3. Bama Rush TikTok: OOTDs, secret societies, and systemic racism
Aiyana Ishmael, Teen Vogue

"With rush going virtual last year, the first big run in-person meant a surge in content. Alabama opened the show, and its Southern belles introduced their daily outfit choices with eagerness and Southern charm. Amidst the chaos of rush week, one constant viewers could always count on was a Golden Goose sneaker appearance, Kendra Scott jewelry, and a name-check of the notorious Pants Store."

In 2020, for the tenth year in a row, the University of Alabama held the crown for had the largest Greek community in the United States at over 11,000 students. And if you're on TikTok, you've no doubt seen the seemingly endless stream of videos made by UA sorority hopefuls sporting color-coordinated outfits in colossal million-dollar mansions.

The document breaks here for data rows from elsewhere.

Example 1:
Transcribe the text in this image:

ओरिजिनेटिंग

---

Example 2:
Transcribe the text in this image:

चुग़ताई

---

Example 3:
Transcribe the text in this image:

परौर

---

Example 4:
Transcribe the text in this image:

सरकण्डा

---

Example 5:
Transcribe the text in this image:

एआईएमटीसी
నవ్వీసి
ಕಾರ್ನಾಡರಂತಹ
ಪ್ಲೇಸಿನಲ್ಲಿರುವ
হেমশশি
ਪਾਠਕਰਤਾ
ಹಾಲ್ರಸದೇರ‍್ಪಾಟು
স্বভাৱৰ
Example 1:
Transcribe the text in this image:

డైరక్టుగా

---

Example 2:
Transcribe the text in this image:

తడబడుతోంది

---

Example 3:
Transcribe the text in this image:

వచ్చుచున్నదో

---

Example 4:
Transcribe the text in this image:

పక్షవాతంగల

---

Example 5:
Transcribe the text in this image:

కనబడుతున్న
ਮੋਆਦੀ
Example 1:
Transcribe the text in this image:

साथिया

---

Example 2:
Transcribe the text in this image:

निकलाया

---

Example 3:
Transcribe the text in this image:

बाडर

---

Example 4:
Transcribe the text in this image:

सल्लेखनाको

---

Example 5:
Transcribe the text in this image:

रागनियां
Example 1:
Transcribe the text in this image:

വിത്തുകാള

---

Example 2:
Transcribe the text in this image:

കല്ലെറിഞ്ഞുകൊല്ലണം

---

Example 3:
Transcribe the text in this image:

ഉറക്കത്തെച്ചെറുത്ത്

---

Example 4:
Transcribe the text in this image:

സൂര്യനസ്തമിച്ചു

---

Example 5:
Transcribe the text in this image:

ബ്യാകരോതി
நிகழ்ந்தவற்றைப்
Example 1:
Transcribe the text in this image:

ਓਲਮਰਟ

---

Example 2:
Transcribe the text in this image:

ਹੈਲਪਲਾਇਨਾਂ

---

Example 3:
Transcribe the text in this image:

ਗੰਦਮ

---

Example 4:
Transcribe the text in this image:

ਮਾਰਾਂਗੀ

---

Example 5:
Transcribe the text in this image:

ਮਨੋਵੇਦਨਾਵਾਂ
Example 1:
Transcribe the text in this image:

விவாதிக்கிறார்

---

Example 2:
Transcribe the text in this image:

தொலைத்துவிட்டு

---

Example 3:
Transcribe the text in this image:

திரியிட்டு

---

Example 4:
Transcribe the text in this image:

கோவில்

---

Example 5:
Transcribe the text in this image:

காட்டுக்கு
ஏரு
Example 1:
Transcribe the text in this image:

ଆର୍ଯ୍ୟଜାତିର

But all of the excitement surrounding #bamarush has simultaneously resurfaced Alabama’s complicity with racism in the Greek system. The university only made a formal effort to integrate the Greek system in 2013. Viewers have also quickly caught on to the school's not-so-secret secret society: The Machine, a sorority and fraternity coalition that historically has had the power to influence university politics and campus elections whose influence has continued into present-day. The organization is a branch off another branch of Yale’s Skull and Bones, and is formed solely of sororities and fraternities that are predominantly white—leading to further exclusion of people of color from experiencing opportunities on campus.
No mask mandates? One Texas school district changed its dress code instead.
This goes out to everyone who, like myself, has been wondering why the hell officials thought it'd be impossible to enforce masking in schools when girls are pulled out of class daily nationwide for wearing spaghetti straps. Spoiler alert: It's even easier to notice if someone's face is exposed when it shouldn't be than it is to their determine if their shorts are a quarter-inch below the suggested length.

While Texas school leaders decide whether to require masks, one district has apparently found a loophole to Governor Greg Abbott's ban on mandates. The board for the Paris Independent School District in northeast Texas on Tuesday night amended its dress code, adding masks to the requirements.

"The Texas Governor does not have the authority to usurp the Board of Trustees’ exclusive power and duty to govern and oversee the management of the public schools of the district," the district said in a statement. "Nothing in the Governor’s Executive Order 38 states he has suspended Chapter 11 of the Texas Education Code, and therefore the Board has elected to amend its dress code consistent with its statutory authority."